Friday, 25 April 2008

Persepolis - Review by Joseph Wren

Director: Marjane Satrapi, Vincent Paronnaud
Screenwriters: Marjane Satrapi, Vincent Paronnaud
Certificate: 12A
Running Time: 95 mins
Release Date: 25 April

An Oscar-nominated Cannes winner, Persepolis finally reaches the UK after oodles of accolades as one of 2007’s best features. This new English-dubbed version of Marjane Satrapi’s animated memoirs includes the voice work of Sean Penn, Gena Rowlands, and Iggy Pop alongside original French-language cast members Chiara Mastroianni (Marjane) and Catherine Denuve (mother), the bilingual real-life mother/daughter team who translate their roles for English-speaking audiences.

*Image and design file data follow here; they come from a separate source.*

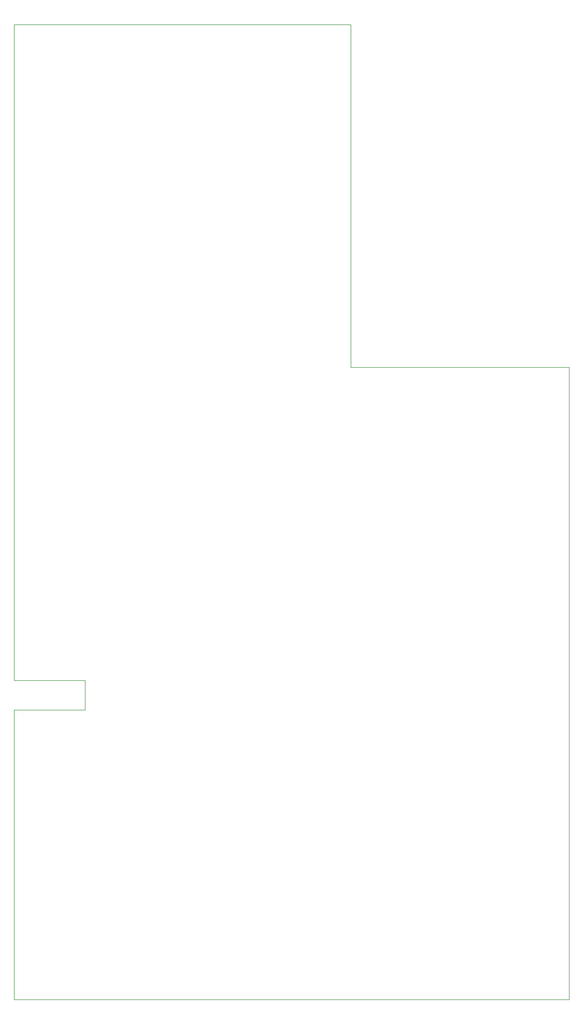
<source format=gbr>
%TF.GenerationSoftware,KiCad,Pcbnew,5.1.12-84ad8e8a86~92~ubuntu20.04.1*%
%TF.CreationDate,2021-11-13T16:11:19-05:00*%
%TF.ProjectId,gearseq,67656172-7365-4712-9e6b-696361645f70,rev?*%
%TF.SameCoordinates,Original*%
%TF.FileFunction,Profile,NP*%
%FSLAX46Y46*%
G04 Gerber Fmt 4.6, Leading zero omitted, Abs format (unit mm)*
G04 Created by KiCad (PCBNEW 5.1.12-84ad8e8a86~92~ubuntu20.04.1) date 2021-11-13 16:11:19*
%MOMM*%
%LPD*%
G01*
G04 APERTURE LIST*
%TA.AperFunction,Profile*%
%ADD10C,0.100000*%
%TD*%
G04 APERTURE END LIST*
D10*
X26000000Y-138000000D02*
X26000000Y-187000000D01*
X38000000Y-138000000D02*
X26000000Y-138000000D01*
X38000000Y-133000000D02*
X38000000Y-138000000D01*
X26000000Y-133000000D02*
X38000000Y-133000000D01*
X120000000Y-80000000D02*
X83000000Y-80000000D01*
X83000000Y-80000000D02*
X83000000Y-22000000D01*
X26000000Y-133000000D02*
X26000000Y-22000000D01*
X120000000Y-187000000D02*
X26000000Y-187000000D01*
X120000000Y-80000000D02*
X120000000Y-187000000D01*
X26000000Y-22000000D02*
X83000000Y-22000000D01*
M02*

</source>
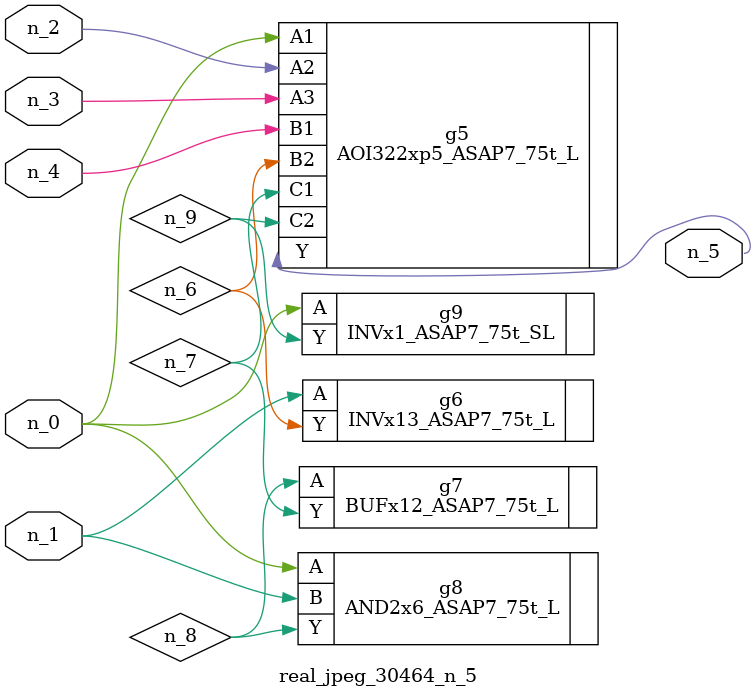
<source format=v>
module real_jpeg_30464_n_5 (n_4, n_0, n_1, n_2, n_3, n_5);

input n_4;
input n_0;
input n_1;
input n_2;
input n_3;

output n_5;

wire n_8;
wire n_6;
wire n_7;
wire n_9;

AOI322xp5_ASAP7_75t_L g5 ( 
.A1(n_0),
.A2(n_2),
.A3(n_3),
.B1(n_4),
.B2(n_6),
.C1(n_7),
.C2(n_9),
.Y(n_5)
);

AND2x6_ASAP7_75t_L g8 ( 
.A(n_0),
.B(n_1),
.Y(n_8)
);

INVx1_ASAP7_75t_SL g9 ( 
.A(n_0),
.Y(n_9)
);

INVx13_ASAP7_75t_L g6 ( 
.A(n_1),
.Y(n_6)
);

BUFx12_ASAP7_75t_L g7 ( 
.A(n_8),
.Y(n_7)
);


endmodule
</source>
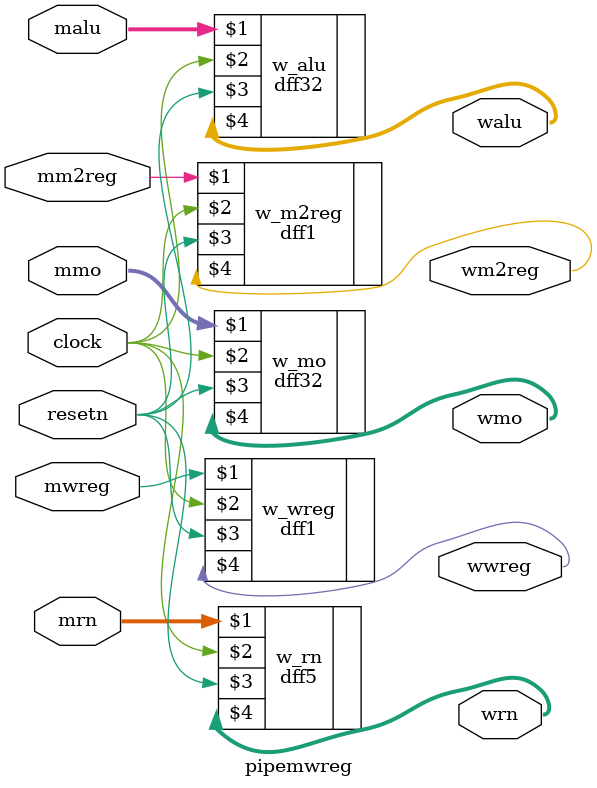
<source format=v>
module pipemwreg ( mwreg,mm2reg,mmo,malu,mrn,clock,resetn,
	wwreg,wm2reg,wmo,walu,wrn);
	input 		mwreg,mm2reg;
	input [31:0] mmo,malu;
	input [4:0] mrn;
	input 		clock,resetn;
	output 		wwreg,wm2reg;
	output [31:0] wmo,walu;
	output [4:0] wrn;
	
	dff1 w_wreg(mwreg,clock,resetn,wwreg);
	dff1 w_m2reg(mm2reg,clock,resetn,wm2reg);
	
	dff5 w_rn (mrn,clock,resetn,wrn);
	
	dff32 w_mo (mmo,clock,resetn,wmo);
	dff32 w_alu (malu,clock,resetn,walu);
	
endmodule
</source>
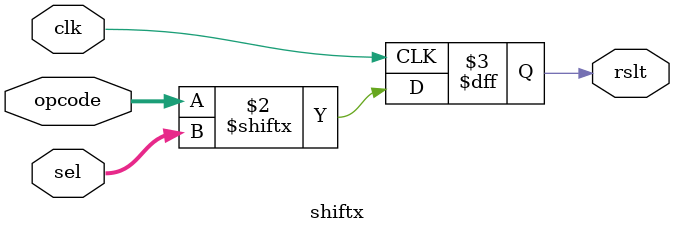
<source format=v>
module shiftx(
	input             clk,
	input       [7:0] opcode,
	input       [2:0] sel,
 	output reg        rslt
);

always @(posedge clk)
	rslt = opcode[sel];

endmodule

</source>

Based on the graphic novels of the same name, Persepolis is a coming of age story first, and a history lesson second. Book-ended by colour scenes of Marjane at a Paris airport, she tells, with great humour and heart, her story of growing up from the idealistic late seventies through the depressing nineties. Marjane recalls her parents (voiced by Penn and Denuve), a couple of “caviar leftists” whose politically progressive principles are enthusiastically embraced by Marjane, who grins with hypnotic glee as her Uncle Anouche (Iggy Pop) tells stories about her late communist relatives. The young Marjane, who loves Abba, mimics Bruce Lee, and chants “down with the Shah” while pumping her fist in the air, is a darling of a character, eminently likeable and adorable. From the innocence of youth the story moves up through the teenage punk years (buying black-market Iron Maiden cassettes) and into Marjane’s experiences in the Iran-Iraq War, the revolution, and her subsequent move to Vienna. Sharing her personal account through the changing face of Iran through the years provides a human perspective on a part of the world all too commonly feared and misrepresented in the western world today.

These stories of the past are animated in a stark black & white imagery reminiscent of shadowy German expressionism. This visual approach has a distinct appeal that is as effective for Persepolis as Pixar’s magic is for its gorgeous films. The English-dubbed version of Persepolis suffers a bit, as audiences are meant to believe Sean Penn, Gena Rowlands and Iggy Pop voicing Iranians, which is distracting. Even the some of the hard-line Iranian guards are voiced by Americans with a southern drawl, which is either a coy political statement or just very odd. Still, Persepolis is a little treasure of a film, a vibrantly exhibited story of a likeable, funny character that will reward attentive audiences for years to come. Though it is an animated film, its themes are too mature for younger audiences to appreciate, though it could be a revelation for socially aware teens. See Persepolis regardless of the language, but catch the original French version if you can.

1 comment:

Anonymous said...

Very interesting. hopw I get to see it soon.

Hope you landed on your feet by the way.